La tirannia dei gatti

Ho lasciato la finestra di casa aperta e quando sono rientrato ho scoperto che per quel passaggio si erano infilati parecchi gatti randagi. Non sono riuscito a cacciarli, ogni volta si nascondevano bene negli angoli delle stanze; poi hanno preso padronanza.

Il loro passatempo principale era rovesciare gli oggetti dagli scaffali, dalle mensole, dai ripiani, dai tavoli, dai mobili. Due colpi di zampa e qualcosa si ritrovava per terra. Ho passato notti intere cadenzate dal rumore di roba che rovinava sul pavimento. Io poi ci camminavo attraverso, a volte la calpestavo, non me ne importava più molto.

Solo i loro occhi che mi scrutavano al mio passaggio mi destavano un po’ di disagio; mi fissavano con le pupille sgranate, l’iride contratta, e la muscolatura dei loro corpi elettrici tesa, come se fossi una possibile minaccia.

Questo all’inizio, poi hanno preso a darmi le spalle.

Il fetore che c’era della loro piscia era mefitico.

Avrei dovuto riprendere in mano la situazione, ma questi gatti si sono fatti via via più insolenti e aggressivi. Una mattina, infatti, ho fatto per alzarmi dal letto e uno di loro mi ha soffiato. Ho riprovato ed ecco il ruglio isterico di gola proveniente da un persiano sul mio comodino, seguito da una vigorosa soffiata, a bocca spalancata, come a mostrarmi la perniciosità dei suoi denti acuminati.

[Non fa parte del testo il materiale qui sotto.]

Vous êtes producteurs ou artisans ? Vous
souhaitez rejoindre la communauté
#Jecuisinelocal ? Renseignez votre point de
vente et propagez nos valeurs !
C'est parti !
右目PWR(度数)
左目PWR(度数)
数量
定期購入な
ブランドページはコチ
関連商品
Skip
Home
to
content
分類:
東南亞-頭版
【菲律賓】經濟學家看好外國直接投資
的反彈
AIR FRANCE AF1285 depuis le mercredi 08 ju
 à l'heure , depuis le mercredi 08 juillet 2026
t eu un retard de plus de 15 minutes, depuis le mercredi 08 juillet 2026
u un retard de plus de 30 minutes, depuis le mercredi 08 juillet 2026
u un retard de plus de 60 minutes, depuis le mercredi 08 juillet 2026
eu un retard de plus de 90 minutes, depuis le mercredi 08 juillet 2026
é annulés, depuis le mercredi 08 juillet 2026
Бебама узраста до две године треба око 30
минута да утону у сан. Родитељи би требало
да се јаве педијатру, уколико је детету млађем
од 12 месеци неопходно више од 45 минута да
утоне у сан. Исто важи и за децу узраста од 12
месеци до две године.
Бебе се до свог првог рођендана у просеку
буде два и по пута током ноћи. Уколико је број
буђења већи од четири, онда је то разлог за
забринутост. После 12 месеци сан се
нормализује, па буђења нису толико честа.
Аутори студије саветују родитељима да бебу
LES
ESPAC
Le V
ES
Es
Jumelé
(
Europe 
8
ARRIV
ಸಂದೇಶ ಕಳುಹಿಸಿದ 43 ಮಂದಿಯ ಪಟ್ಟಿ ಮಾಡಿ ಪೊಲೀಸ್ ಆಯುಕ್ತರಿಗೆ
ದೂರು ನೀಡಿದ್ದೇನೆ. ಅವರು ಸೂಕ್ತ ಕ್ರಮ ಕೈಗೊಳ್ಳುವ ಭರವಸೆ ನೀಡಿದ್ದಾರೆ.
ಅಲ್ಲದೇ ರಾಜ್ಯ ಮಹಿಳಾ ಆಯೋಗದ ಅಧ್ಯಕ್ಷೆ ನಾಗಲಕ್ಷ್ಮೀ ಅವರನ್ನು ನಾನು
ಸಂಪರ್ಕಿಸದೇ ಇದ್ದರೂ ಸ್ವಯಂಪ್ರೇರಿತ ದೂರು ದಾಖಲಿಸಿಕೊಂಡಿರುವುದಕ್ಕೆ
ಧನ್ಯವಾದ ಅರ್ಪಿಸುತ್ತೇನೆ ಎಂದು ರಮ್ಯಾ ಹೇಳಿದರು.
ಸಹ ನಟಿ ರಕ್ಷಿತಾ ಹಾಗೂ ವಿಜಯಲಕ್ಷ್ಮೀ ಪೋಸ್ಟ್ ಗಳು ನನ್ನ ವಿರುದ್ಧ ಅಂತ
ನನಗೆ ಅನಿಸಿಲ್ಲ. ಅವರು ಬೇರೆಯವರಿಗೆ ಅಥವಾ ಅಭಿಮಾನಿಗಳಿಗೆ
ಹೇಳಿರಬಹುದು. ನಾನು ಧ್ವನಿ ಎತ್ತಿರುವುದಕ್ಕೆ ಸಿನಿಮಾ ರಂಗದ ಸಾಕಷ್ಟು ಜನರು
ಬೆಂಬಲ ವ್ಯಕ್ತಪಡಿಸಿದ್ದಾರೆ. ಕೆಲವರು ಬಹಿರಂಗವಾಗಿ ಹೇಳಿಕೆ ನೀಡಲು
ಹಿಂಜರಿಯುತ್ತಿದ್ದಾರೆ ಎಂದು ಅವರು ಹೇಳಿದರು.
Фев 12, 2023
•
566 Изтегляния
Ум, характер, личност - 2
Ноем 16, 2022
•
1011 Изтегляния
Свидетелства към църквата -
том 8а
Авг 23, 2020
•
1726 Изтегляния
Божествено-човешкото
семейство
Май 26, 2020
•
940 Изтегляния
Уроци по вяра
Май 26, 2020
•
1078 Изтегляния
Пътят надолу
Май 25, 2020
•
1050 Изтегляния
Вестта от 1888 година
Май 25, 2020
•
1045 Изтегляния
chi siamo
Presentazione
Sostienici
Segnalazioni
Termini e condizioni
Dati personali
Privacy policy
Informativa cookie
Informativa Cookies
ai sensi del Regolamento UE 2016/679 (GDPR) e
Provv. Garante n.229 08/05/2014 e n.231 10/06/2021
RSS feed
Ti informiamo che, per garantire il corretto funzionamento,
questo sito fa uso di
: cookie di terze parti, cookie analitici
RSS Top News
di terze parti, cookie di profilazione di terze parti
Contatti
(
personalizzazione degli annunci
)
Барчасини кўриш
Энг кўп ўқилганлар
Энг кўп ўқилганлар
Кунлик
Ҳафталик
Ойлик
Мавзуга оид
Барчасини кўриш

Ero costretto a letto da una minaccia persistente.

A volte mi passeggiavano sopra il corpo supino, oppure mi si acciambellavano accanto. Ero sotto la loro tirannia.

Un giorno ho preso coraggio e mi sono alzato nonostante gli striduli avvertimenti; neanche due passi e sono stato inghiottito da un micidiale nugolo felino. Ero ricoperto dai loro corpi pelosi e tesi, falcidiato dai punteruoli delle loro fauci e dai ganci dei loro arti a molla, le mie orecchie erano violate dalle loro strida di guerra, e mi urinavano addosso per controfirmare il loro attacco. Poi, stremato per terra, sbrindellato e scorticato per bene, ho sentito gli stessi miei aguzzini annusarmi morbosi con i loro nasi bagnati, e dunque hanno pigliato a leccarmi le ferite, a darmi sollievo con il balsamo delle loro lingue raspose e taumaturgiche.

Allora sono uscito di casa a carponi, trascinandomi, con i loro queruli miagolii di dietro a salutarmi, e sul marciapiede ho ripreso pian piano a camminare.

Da lontano vedevo tutti questi gatti fissarmi silenti, sornioni, senza neanche una facella di vita a vibrare negli opali vitrei dei loro occhi baluginanti.